In October, they were fired. When the union members tried to force their way into the factory to demand severance pay, all of the plant's 400 workers were locked out of Formosa Textiles.

"They are punishing not only us but also innocent workers," says the 24-year-old, tucking her long, dark hair inside a baseball cap. "Of course, we are innocent too. Forming a union does not make us criminals."

But in El Salvador, as in many of the countries where contractors make goods sold under brand names in the United States, many employers consider forming a union a crime, punishable by firing. The near certainty that any effort to unionize will result in mass layoffs and probably the closure of the factory has forced labor organizers to look for new tactics, often deeply dividing leadership and impeding efforts at international cooperation.

What's more, many Latin American labor leaders have become convinced that offers of solidarity from U.S. unions are part of a plot to drive factories out of their countries. Some have even given up direct efforts at organizing in favor of outreach programs to make workers aware of their basic legal rights, which they say many export plants do not respect.

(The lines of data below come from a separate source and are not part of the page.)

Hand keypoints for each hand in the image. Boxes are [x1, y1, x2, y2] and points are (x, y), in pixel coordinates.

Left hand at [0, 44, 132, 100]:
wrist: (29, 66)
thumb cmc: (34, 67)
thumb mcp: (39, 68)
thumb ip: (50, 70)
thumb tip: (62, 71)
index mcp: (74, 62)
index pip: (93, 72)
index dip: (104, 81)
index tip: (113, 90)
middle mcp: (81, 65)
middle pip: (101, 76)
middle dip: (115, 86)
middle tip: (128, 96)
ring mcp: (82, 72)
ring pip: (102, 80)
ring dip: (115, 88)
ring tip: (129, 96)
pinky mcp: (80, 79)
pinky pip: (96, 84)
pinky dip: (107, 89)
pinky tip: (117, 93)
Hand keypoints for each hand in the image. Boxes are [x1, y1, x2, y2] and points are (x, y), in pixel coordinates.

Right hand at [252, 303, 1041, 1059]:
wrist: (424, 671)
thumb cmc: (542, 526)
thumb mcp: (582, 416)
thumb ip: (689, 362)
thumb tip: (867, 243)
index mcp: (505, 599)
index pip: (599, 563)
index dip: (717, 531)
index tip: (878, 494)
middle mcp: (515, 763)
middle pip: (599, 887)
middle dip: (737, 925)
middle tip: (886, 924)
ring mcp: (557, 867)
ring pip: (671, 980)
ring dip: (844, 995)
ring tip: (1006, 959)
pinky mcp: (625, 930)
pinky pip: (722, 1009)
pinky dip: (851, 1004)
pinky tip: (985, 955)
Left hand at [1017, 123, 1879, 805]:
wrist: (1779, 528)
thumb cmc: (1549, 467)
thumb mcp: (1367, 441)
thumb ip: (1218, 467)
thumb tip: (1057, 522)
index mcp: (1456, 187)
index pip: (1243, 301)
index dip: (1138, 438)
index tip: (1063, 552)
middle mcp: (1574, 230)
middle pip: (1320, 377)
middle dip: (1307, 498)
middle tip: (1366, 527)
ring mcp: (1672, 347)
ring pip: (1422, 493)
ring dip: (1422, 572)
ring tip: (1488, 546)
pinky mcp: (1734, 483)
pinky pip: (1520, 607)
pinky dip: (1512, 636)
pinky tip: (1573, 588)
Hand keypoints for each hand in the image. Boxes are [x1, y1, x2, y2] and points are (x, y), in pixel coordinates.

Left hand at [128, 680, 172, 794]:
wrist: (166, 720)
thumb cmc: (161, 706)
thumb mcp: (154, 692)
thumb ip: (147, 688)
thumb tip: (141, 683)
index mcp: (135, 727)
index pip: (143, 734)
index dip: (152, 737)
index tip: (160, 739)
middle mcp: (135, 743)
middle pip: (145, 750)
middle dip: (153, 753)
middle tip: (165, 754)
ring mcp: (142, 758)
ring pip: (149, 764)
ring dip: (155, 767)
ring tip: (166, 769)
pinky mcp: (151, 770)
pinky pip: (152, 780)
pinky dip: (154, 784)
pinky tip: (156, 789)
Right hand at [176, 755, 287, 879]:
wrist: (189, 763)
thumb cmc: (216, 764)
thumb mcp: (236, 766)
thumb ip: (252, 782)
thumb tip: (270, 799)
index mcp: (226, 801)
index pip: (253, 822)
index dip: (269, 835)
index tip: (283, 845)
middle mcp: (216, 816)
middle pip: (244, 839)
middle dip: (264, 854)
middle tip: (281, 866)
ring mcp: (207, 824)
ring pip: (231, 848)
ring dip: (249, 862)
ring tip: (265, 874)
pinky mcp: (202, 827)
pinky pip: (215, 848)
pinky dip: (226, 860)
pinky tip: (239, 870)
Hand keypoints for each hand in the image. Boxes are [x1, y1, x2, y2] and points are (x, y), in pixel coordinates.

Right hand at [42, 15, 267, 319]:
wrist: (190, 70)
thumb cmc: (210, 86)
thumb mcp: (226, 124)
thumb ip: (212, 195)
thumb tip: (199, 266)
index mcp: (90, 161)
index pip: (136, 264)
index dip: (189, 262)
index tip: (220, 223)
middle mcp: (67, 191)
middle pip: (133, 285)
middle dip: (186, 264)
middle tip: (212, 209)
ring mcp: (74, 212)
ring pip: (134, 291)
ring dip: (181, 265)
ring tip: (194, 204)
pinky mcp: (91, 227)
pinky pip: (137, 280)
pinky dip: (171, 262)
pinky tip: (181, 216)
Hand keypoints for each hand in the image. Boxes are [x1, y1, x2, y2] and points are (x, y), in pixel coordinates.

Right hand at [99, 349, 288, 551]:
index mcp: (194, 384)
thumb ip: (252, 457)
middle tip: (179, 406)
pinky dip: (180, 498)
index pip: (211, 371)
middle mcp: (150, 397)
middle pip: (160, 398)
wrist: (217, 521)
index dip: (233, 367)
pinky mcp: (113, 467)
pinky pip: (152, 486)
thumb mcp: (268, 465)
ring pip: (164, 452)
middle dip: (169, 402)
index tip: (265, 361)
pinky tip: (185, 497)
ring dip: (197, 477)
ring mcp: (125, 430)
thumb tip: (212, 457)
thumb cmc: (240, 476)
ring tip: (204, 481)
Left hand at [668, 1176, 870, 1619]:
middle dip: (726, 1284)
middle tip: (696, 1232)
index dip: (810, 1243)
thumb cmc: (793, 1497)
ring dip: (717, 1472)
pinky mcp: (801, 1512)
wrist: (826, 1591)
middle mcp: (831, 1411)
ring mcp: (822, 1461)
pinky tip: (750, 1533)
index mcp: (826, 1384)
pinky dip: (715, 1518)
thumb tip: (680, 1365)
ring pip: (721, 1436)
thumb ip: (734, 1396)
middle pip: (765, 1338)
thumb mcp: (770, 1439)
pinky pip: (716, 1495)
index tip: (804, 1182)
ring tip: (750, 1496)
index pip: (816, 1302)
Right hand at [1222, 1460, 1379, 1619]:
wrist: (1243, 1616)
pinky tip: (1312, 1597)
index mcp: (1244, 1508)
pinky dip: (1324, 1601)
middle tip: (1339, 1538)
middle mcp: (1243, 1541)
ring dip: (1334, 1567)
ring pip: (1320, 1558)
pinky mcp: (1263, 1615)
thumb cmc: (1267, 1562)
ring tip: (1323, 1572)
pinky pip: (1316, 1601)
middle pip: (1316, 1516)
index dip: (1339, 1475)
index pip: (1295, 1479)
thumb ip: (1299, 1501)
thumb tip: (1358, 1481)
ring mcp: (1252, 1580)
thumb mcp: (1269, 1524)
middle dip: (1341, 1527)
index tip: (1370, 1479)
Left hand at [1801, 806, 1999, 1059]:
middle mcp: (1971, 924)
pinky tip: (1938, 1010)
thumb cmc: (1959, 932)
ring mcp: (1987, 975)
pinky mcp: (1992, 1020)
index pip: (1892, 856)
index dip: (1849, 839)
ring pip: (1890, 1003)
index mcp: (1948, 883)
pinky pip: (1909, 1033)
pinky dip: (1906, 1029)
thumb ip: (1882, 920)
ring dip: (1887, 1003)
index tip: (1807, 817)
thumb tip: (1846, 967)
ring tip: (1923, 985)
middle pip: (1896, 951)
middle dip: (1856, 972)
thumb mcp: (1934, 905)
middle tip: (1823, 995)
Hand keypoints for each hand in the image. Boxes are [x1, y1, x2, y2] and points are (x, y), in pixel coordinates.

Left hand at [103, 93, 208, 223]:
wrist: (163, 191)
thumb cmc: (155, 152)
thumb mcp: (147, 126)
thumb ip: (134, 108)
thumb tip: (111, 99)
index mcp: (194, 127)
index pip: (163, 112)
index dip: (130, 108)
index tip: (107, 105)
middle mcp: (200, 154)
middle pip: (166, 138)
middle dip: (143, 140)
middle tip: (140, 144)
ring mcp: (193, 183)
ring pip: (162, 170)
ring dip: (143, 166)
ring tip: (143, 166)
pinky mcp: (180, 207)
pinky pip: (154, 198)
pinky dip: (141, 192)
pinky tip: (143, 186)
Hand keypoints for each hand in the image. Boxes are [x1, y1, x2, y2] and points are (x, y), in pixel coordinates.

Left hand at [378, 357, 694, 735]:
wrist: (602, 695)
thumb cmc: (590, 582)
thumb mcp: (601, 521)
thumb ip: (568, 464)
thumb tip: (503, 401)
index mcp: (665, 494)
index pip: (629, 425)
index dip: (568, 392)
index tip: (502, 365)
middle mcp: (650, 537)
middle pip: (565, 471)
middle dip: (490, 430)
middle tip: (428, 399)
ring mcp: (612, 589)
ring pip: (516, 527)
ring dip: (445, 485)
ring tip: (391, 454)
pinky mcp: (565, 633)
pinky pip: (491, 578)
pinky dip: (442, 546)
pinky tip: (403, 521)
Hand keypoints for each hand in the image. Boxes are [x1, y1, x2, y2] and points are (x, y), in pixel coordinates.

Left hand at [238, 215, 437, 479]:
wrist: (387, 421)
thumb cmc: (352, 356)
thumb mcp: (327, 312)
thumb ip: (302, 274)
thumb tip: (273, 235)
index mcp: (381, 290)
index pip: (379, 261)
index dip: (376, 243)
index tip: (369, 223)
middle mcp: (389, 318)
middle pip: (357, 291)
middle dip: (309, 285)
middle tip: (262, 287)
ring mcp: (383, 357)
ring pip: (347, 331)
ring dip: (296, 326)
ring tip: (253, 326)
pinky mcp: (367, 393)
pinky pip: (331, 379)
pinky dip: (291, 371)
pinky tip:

"Ultimately, workers and their supporters must find new ways to organize at the international level," concludes Global Production, a recent study of the garment industry worldwide. "Because international competition in effect pits workers against one another--a situation often encouraged by nationalistic campaigns on the part of industry and government--cross-national and cross-regional labor organizing is extremely difficult."

NAFTA's Impact

The situation has become particularly difficult in Central America and the Caribbean. Export industries fostered by the Ronald Reagan administration's favorable Caribbean trade initiatives have foundered as the George Bush and Clinton administrations emphasized commerce with Canada and Mexico under the North American Free Trade Agreement, or NAFTA.

"This is what has happened within one year of NAFTA," says Carlos Arias, whose company makes Van Heusen shirts. "In Guatemala, 120 plants are closing down. We have quotas [limiting garment exports to the United States]. We pay duties."

Many manufacturers have decided that cutting labor costs is the only way to compete with the devalued Mexican peso and NAFTA terms that will reduce Mexico's duties to zero and eliminate its quota restrictions over the next 15 years. That view has reinforced anti-union attitudes.

"The demands they make on you assure that you will not be competitive," said Michael Patillo, president of the Central American Sourcing Agency, a contractor that sews for such well-known brands as Leslie Fay in Guatemala. "I would close before I allow a union into my factory."

An Owner's Loss

A year ago, Patillo was on the verge of closing one of his three factories, which employ 800 people, because of a union organizing effort.

Patillo, who is from the United States but has lived in Guatemala a dozen years, was vulnerable to an organizing drive because of a production change that virtually assured that his employees were going to be disgruntled: He lost the Jessica McClintock contract.

To save the business, he had to find another customer. In a matter of weeks, the factory switched from gauzy prom gowns and lacy bridesmaid dresses to nightgowns and sleeveless casual dresses.

"I had 40- to 50-year-old women who were great seamstresses, making great money," Patillo said. "I had people making 50 quetzales [$8.25, double what most factory workers earn] a day. The price structure was geared to a higher wage."

He tried to convince his workers that they could make just as much sewing quickly as they had sewing skillfully, but what they saw was a severe drop in pay and an increase in their hours.

During that turmoil, Patillo said, "the union identified somebody in the factory" who was angry enough to lead an organizing drive.

The way union activist Flor de Maria Salguero remembers the story is that her neighbor Virginia Aguilar was working double shifts at Patillo's Del Prado factory. To keep up the pace, Aguilar was taking 500 grams a day of stimulants, a dose so strong that it gave her tremors, according to Salguero.